**Aim of the task:** Please repeat the data below exactly, with the pictures removed.

[Data records]
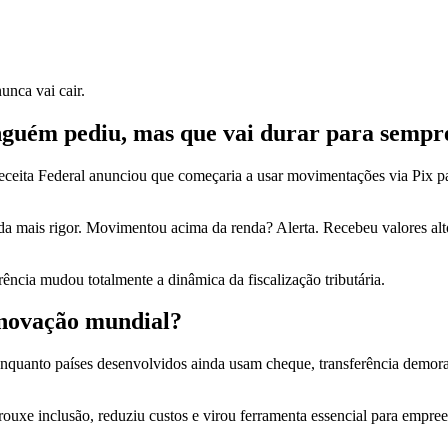
unca vai cair.
inguém pediu, mas que vai durar para sempr
eita Federal anunciou que começaria a usar movimentações via Pix para
nda mais rigor. Movimentou acima da renda? Alerta. Recebeu valores al
rência mudou totalmente a dinâmica da fiscalização tributária.
 inovação mundial?
 Enquanto países desenvolvidos ainda usam cheque, transferência demora
rouxe inclusão, reduziu custos e virou ferramenta essencial para empre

**Result of the task:**
unca vai cair.
inguém pediu, mas que vai durar para sempr
eita Federal anunciou que começaria a usar movimentações via Pix para
nda mais rigor. Movimentou acima da renda? Alerta. Recebeu valores al
rência mudou totalmente a dinâmica da fiscalização tributária.
 inovação mundial?
 Enquanto países desenvolvidos ainda usam cheque, transferência demora
rouxe inclusão, reduziu custos e virou ferramenta essencial para empre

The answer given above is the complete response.